About people being instantly friendly and then ignoring you later on, I've heard the exact same thing from french students in America. In France, people will generally be very polite upfront but not overly friendly. Friendship has to be build over time (nothing is valued more than decade-long friendships, it is the subject of many french movies). I think many other (western) European cultures are similar in that respect, so it might be an American thing (in the spirit "everything has to happen now or never").
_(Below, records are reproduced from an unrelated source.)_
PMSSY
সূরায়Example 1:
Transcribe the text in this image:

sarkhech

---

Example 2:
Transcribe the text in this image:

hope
Corporate America can be very friendly upfront and brutal to murderous once you're out of sight. It's not about race but position and how people decide to obtain and maintain it. In other situations they may not have spoken with you simply for lack of knowing what to talk about together. The first times a newcomer comes to any gathering they're usually quiet and less interacted with by the group. At least that's how I remember things going in school and gaming. Plus cities create their own brutishness over scarce resources.
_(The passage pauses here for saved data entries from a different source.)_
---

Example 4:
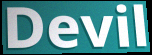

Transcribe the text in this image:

Devil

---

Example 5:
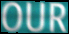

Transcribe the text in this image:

OUR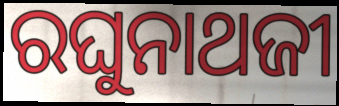
ରଘୁନାଥଜୀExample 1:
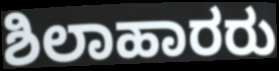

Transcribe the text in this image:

ಶಿಲಾಹಾರರು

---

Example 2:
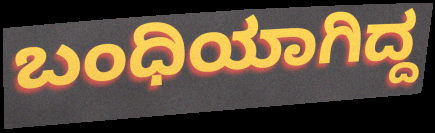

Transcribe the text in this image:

ಬಂಧಿಯಾಗಿದ್ದ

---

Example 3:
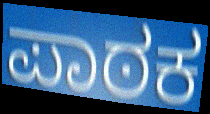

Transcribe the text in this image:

ಪಾಠಕ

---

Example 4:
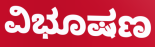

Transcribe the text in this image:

ವಿಭೂಷಣ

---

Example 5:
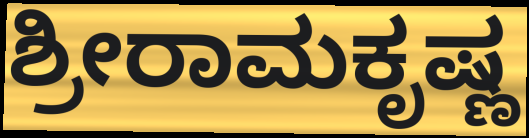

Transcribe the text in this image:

ಶ್ರೀರಾಮಕೃಷ್ಣ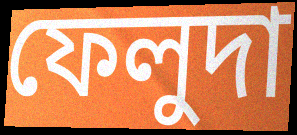
ফেলুদা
If that were the case, then you should see Chinese international students hanging out with Japanese and Koreans.

But from what I've seen, the various East Asian groups don't interact much. And each group speaks their own native language.


I'd say that the cultural differences between Chinese and Japanese are easily as big as the cultural differences between Chinese and Americans or between Japanese and Americans. So, no they would not be hanging out between each other because of similarity of culture.

If it were the language barrier that was the issue then actually between Chinese and Japanese students while the spoken language is very different, they can sort of communicate between each other via writing.


This is consistent with my experience in college.

The alcohol doesn't care what language you speak.


It actually is but obviously varies from person to person and from one environment to other.

I am from Eastern Europe and did my degree in England. In the first year, I lived in university halls and out of 8 people in the flat (including me), 6 people were English. It was really really hard initially because I could understand only about half of what they were saying because of the accents, so it was hard to participate and much easier to just browse internet in my room.

However, I picked up the language really quickly since I was very often surrounded by native speakers so all was good at the end, just the initial couple of months were really tough.


Both are essential aspects. I certainly struggled a lot with the language back in my day, as a Russian studying in New Zealand.